Our culture on the world stage

Arts and Life Editor, Brian Baker
Arts and Life Editor, Brian Baker

The next time you ride the TTC, look around.

How many people are escaping into whatever’s playing on their headphones?

Have you wondered what they’re listening to?

I’m one of those people who are curious as to what’s playing on their MP3 players — well, those who have their volume set to a modest level. I’m also one of those who imbibe in rhythms gently massaging the tympanic cavities.

There are two reasons why, while travelling alone, I partake in music listening: admittedly to avoid unwanted contact and, most important, because I love music.

Pop culture is all around us. Teenagers walk on the street sporting OBEY-emblazoned hats and T-shirts. Well, the man behind that clothing line is pro skateboarder-cum-graphic artist Shepard Fairey. He’s the artist who drew the 2008 Barack Obama campaign posters with the word “HOPE” written beneath his red, white and blue face.

Almost six years ago, I did my first arts feature for the Town Crier. I sat down with Keith Hamilton, a Kensington Market denizen who organizes a music festival called Pitter Patter. He described the popularity of his fest as having a “blast radius”.

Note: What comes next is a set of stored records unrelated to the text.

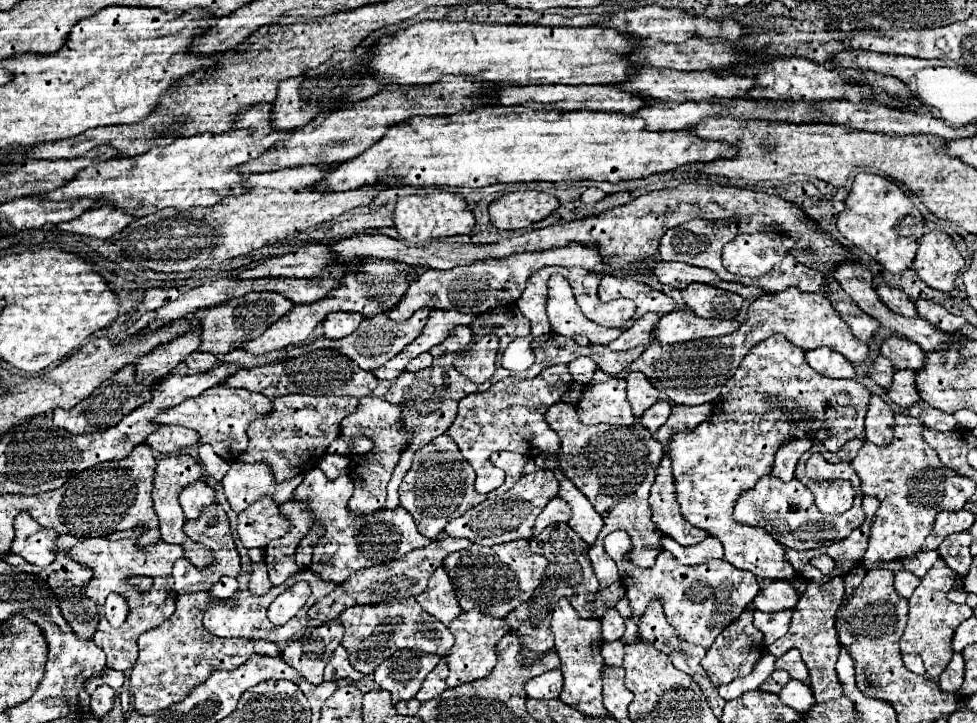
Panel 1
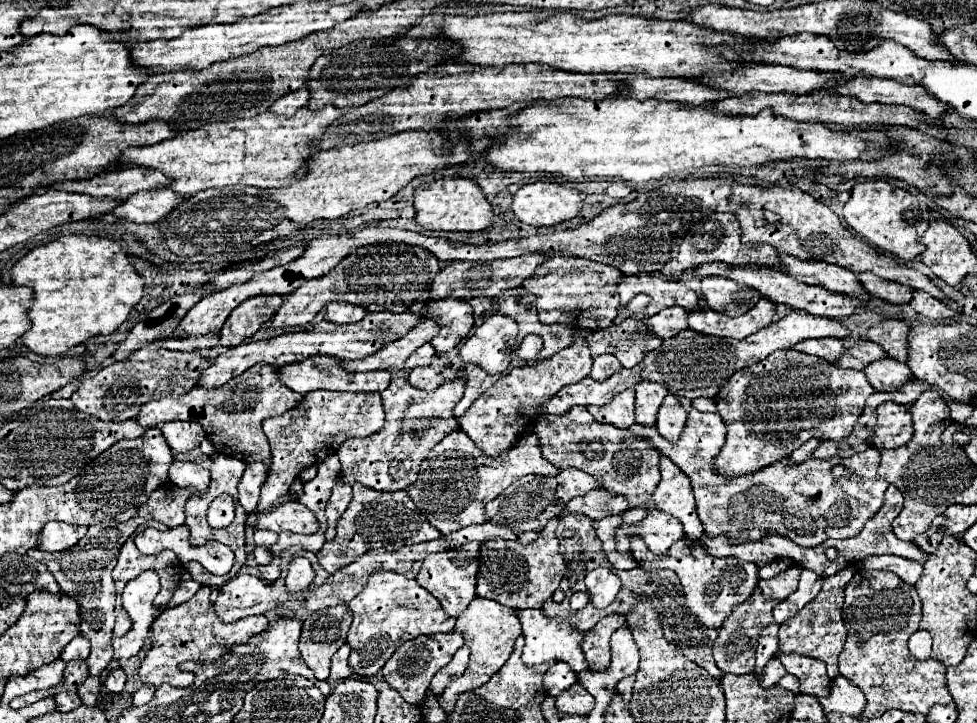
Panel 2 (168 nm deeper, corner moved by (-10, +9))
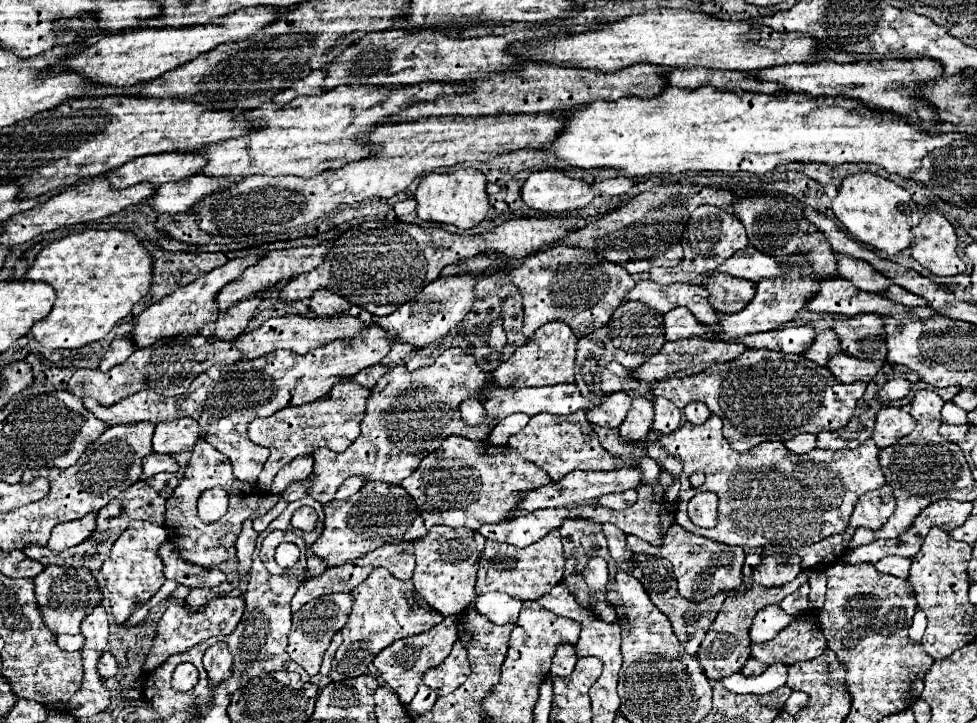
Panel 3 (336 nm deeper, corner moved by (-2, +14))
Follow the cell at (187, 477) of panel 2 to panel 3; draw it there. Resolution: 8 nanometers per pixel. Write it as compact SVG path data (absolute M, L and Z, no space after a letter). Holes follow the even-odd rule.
M150 454L146 460L142 460L142 480L158 474L158 472L170 472L170 474L176 474L180 470L178 462L170 456L170 454Z

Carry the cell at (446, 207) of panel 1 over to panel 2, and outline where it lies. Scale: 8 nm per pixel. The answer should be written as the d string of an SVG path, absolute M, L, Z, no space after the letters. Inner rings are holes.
M448 177L420 185L416 189L414 207L416 207L416 221L424 229L484 231L490 227L492 221L492 205L486 201L478 183L466 177Z

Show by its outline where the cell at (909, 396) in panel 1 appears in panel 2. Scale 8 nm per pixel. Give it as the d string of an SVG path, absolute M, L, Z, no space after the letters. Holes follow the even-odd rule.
M888 357L882 361L874 361L874 365L866 365L864 375L876 391L898 391L904 381L912 377L906 363L898 363Z

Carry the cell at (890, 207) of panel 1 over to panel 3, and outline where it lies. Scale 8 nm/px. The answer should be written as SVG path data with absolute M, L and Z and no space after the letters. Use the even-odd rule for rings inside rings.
M858 172L846 176L842 180L838 196L832 200L832 212L846 226L852 238L876 250L882 250L890 256L900 254L910 246L912 242L910 230L920 222L918 204L912 200L908 190L872 172Z

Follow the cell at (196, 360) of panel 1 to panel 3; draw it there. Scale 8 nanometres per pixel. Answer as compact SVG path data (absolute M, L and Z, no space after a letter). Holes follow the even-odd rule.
M246 256L246 258L228 260L226 264L214 268L212 272L200 276L198 280L178 288L174 294L164 296L160 302L150 304L140 316L134 318L134 342L136 342L136 346L140 346L140 348L152 346L160 338L176 336L176 334L184 334L184 332L194 334L194 332L200 332L204 326L216 322L218 308L214 304L214 296L220 292L222 286L226 286L228 282L236 280L248 266L256 264L258 260L260 260L260 256Z

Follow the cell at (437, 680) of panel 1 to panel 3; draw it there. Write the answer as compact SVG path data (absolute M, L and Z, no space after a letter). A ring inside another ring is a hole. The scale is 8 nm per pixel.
M456 642L452 646L450 656L440 666L428 670L422 682L428 688L432 688L438 696L444 696L456 690L460 684L464 684L468 676L470 676L470 664L468 664L466 648L460 642Z

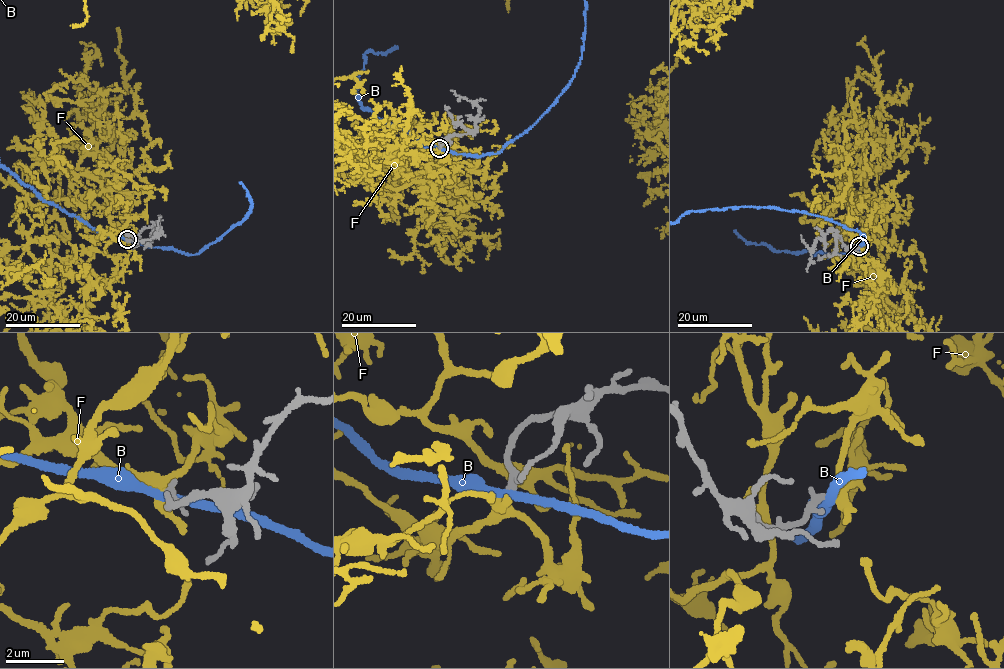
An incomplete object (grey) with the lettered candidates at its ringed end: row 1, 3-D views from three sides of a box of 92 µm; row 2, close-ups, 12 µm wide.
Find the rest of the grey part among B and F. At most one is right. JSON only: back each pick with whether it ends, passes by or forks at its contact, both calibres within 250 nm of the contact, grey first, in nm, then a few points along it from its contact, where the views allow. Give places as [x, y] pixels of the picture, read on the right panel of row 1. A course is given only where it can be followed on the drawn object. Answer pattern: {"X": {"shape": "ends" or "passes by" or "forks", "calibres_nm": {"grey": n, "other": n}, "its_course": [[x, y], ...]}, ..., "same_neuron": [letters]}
{"F": {"shape": "forks", "calibres_nm": {"grey": 200, "other": 280}}, "same_neuron": ["F"]}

I like that imagery. It’s an excellent descriptive phrase for what pop culture is.

All pop culture starts at the local level. If it has the legs to walk out of town, it will probably take a tour of its home country, or perhaps travel across the pond.

Music is no stranger to this grassroots mindset.

A famous Toronto neighbourhood had its moment back in the late 1960s: Yorkville, where Neil Young, Joni Mitchell and Gordon Lightfoot left their pop culture footprint amidst the former home of bohemians who made Patchouli popular before the Parkdale hipsters did it in this decade.

What I want to do each month in this space is find midtown Toronto’s cultural relevance in the world. I want to uncover those hidden secrets that make this city special on the world stage.

My mission is to tell you why Rachel McAdams calls the Annex home. I want to share with you how living in North Toronto affected Malin Akerman’s acting career. I want to hunt down the comic book artist who draws The Flash for a living, and the video game designers who work for Ubisoft Toronto. I want to expose you to the capacious music scene and the intellectually stimulating lectures on horror that the Black Museum provides in East York.

Hogtown is larded up with pop culture.

My goal is to introduce you to that culture, that history, and how it applies to you. I also want to uncover our contributions to the world — and this is not something era-specific, either.

Several literary greats either call midtown Toronto home, or have resided here. Margaret Atwood is an obvious example, but Robertson Davies and Ernest Hemingway also lived here at different stages of their lives.

I find social anthropology fascinating. Pop culture is a big part of that, and we are exposed to it daily, either at the watercoolers, on the subway or at home.

We escape into it via an entertaining movie, a good book, a riveting stage performance, a captivating piece of art, or music emanating from ear buds.

And like a trip on the TTC, we’ve come full loop.